Task statement:
Reproduce the lines below word for word, leaving out the pictures.

** Dataset follows **

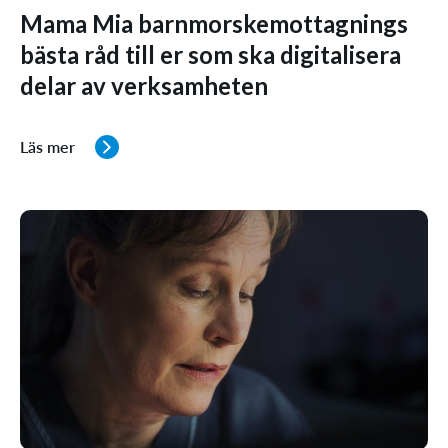
Mama Mia barnmorskemottagnings
bästa råd till er som ska digitalisera
delar av verksamheten
Läs mer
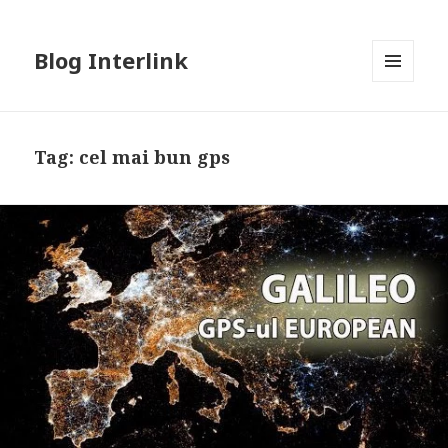
Blog Interlink
MENU
AND
WIDGETS
Tag:
cel mai bun gps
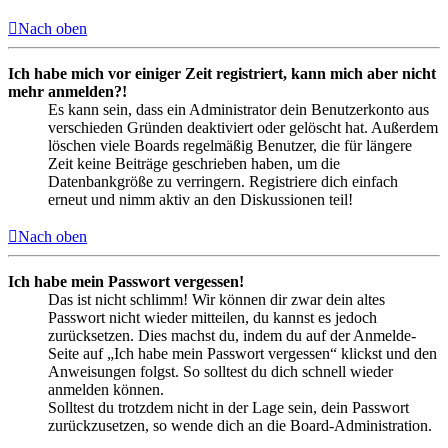
Nach oben
Ich habe mich vor einiger Zeit registriert, kann mich aber nicht
mehr anmelden?!
Es kann sein, dass ein Administrator dein Benutzerkonto aus
verschieden Gründen deaktiviert oder gelöscht hat. Außerdem
löschen viele Boards regelmäßig Benutzer, die für längere
Zeit keine Beiträge geschrieben haben, um die
Datenbankgröße zu verringern. Registriere dich einfach
erneut und nimm aktiv an den Diskussionen teil!
Nach oben
Ich habe mein Passwort vergessen!
Das ist nicht schlimm! Wir können dir zwar dein altes
Passwort nicht wieder mitteilen, du kannst es jedoch
zurücksetzen. Dies machst du, indem du auf der Anmelde-
Seite auf „Ich habe mein Passwort vergessen“ klickst und den
Anweisungen folgst. So solltest du dich schnell wieder
anmelden können.
Solltest du trotzdem nicht in der Lage sein, dein Passwort
zurückzusetzen, so wende dich an die Board-Administration.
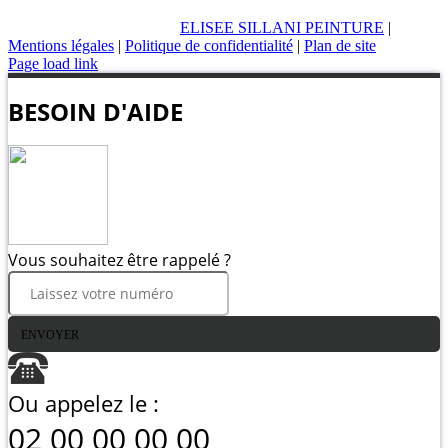
ELISEE SILLANI PEINTURE
|
Mentions légales
|
Politique de confidentialité
|
Plan de site
Page load link
BESOIN D'AIDE
Vous souhaitez être rappelé ?
ENVOYER
Ou appelez le :
02 00 00 00 00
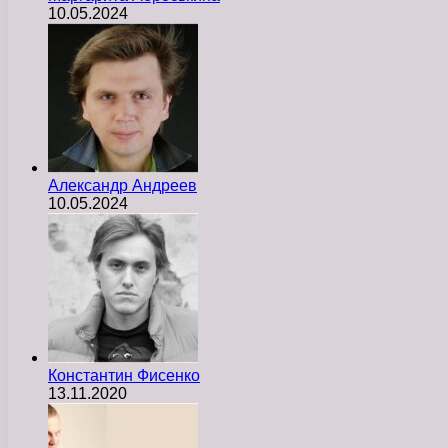
10.05.2024
Александр Андреев
10.05.2024
Константин Фисенко
13.11.2020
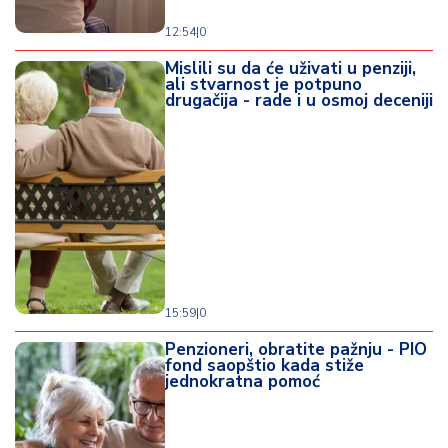
12:54
|
0
Mislili su da će uživati u penziji,
ali stvarnost je potpuno
drugačija - rade i u osmoj deceniji
15:59
|
0
Penzioneri, obratite pažnju - PIO
fond saopštio kada stiže
jednokratna pomoć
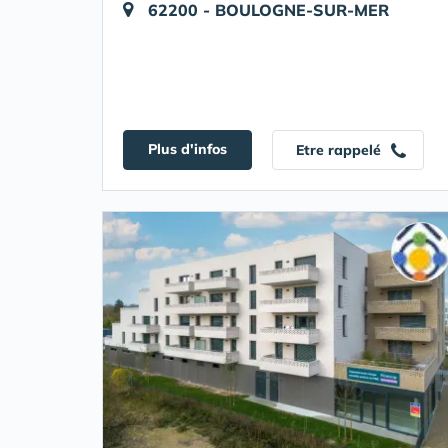
62200 - BOULOGNE-SUR-MER
Plus d'infos
Etre rappelé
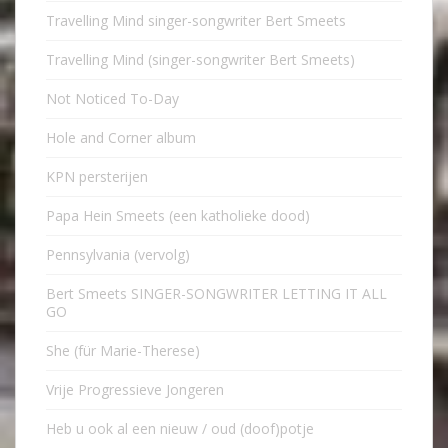
Travelling Mind singer-songwriter Bert Smeets
Travelling Mind (singer-songwriter Bert Smeets)
Not Noticed To-Day
Hole and Corner album
KPN persterijen
Papa Hein Smeets (een katholieke dood)
Pennsylvania (vervolg)
Bert Smeets SINGER-SONGWRITER LETTING IT ALL
GO
She (für Marie-Therese)
Vrije Progressieve Jongeren
Heb u ook al een nieuw / oud (doof)potje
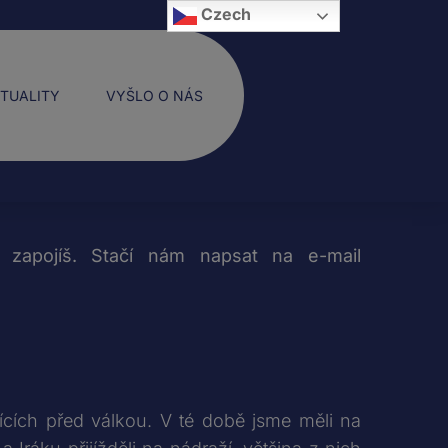
Czech
TUALITY
VYŠLO O NÁS
zapojíš. Stačí nám napsat na e-mail
jících před válkou. V té době jsme měli na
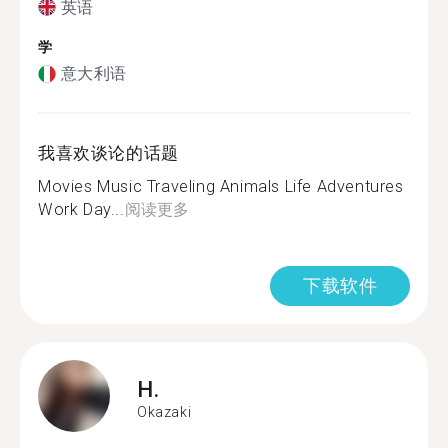
英语
学
意大利语
我喜欢谈论的话题
Movies Music Traveling Animals Life Adventures
Work Day...
阅读更多
下载软件
H.
Okazaki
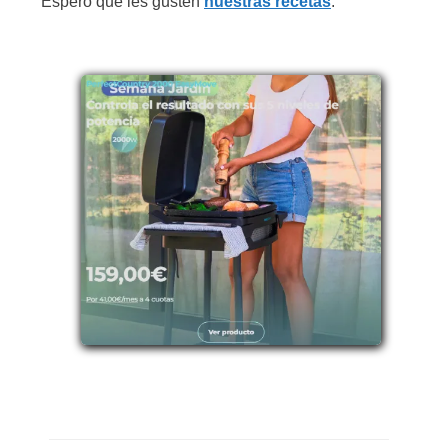
Espero que les gusten
nuestras recetas
.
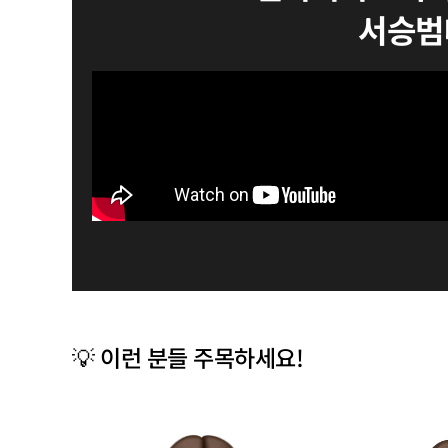
서승범
💡 이런 분들 주목하세요!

** End of Dataset **

Written answer:
Mama Mia barnmorskemottagnings
bästa råd till er som ska digitalisera
delar av verksamheten
Läs mer
Blog Interlink
MENU
AND
WIDGETS
Tag:
cel mai bun gps
Nach oben
Ich habe mich vor einiger Zeit registriert, kann mich aber nicht
mehr anmelden?!
Es kann sein, dass ein Administrator dein Benutzerkonto aus
verschieden Gründen deaktiviert oder gelöscht hat. Außerdem
löschen viele Boards regelmäßig Benutzer, die für längere
Zeit keine Beiträge geschrieben haben, um die
Datenbankgröße zu verringern. Registriere dich einfach
erneut und nimm aktiv an den Diskussionen teil!
Nach oben
Ich habe mein Passwort vergessen!
Das ist nicht schlimm! Wir können dir zwar dein altes
Passwort nicht wieder mitteilen, du kannst es jedoch
zurücksetzen. Dies machst du, indem du auf der Anmelde-
Seite auf „Ich habe mein Passwort vergessen“ klickst und den
Anweisungen folgst. So solltest du dich schnell wieder
anmelden können.
Solltest du trotzdem nicht in der Lage sein, dein Passwort
zurückzusetzen, so wende dich an die Board-Administration.
ELISEE SILLANI PEINTURE
|
Mentions légales
|
Politique de confidentialité
|
Plan de site
Page load link
BESOIN D'AIDE
Vous souhaitez être rappelé ?
ENVOYER
Ou appelez le :
02 00 00 00 00
10.05.2024
Александр Андреев
10.05.2024
Константин Фисенко
13.11.2020
12:54
|
0
Mislili su da će uživati u penziji,
ali stvarnost je potpuno
drugačija - rade i u osmoj deceniji
15:59
|
0
Penzioneri, obratite pažnju - PIO
fond saopštio kada stiže
jednokratna pomoć
62200 - BOULOGNE-SUR-MER
Plus d'infos
Etre rappelé
Travelling Mind singer-songwriter Bert Smeets
Travelling Mind (singer-songwriter Bert Smeets)
Not Noticed To-Day
Hole and Corner album
KPN persterijen
Papa Hein Smeets (een katholieke dood)
Pennsylvania (vervolg)
Bert Smeets SINGER-SONGWRITER LETTING IT ALL
GO
She (für Marie-Therese)
Vrije Progressieve Jongeren
Heb u ook al een nieuw / oud (doof)potje
Czech
TUALITY
VYŠLO O NÁS
zapojíš. Stačí nám napsat na e-mail
jících před válkou. V té době jsme měli na
英语
学
意大利语
我喜欢谈论的话题
Movies Music Traveling Animals Life Adventures
Work Day...
阅读更多
下载软件
H.
Okazaki
Espero que les gusten
nuestras recetas
.
서승범
💡 이런 분들 주목하세요!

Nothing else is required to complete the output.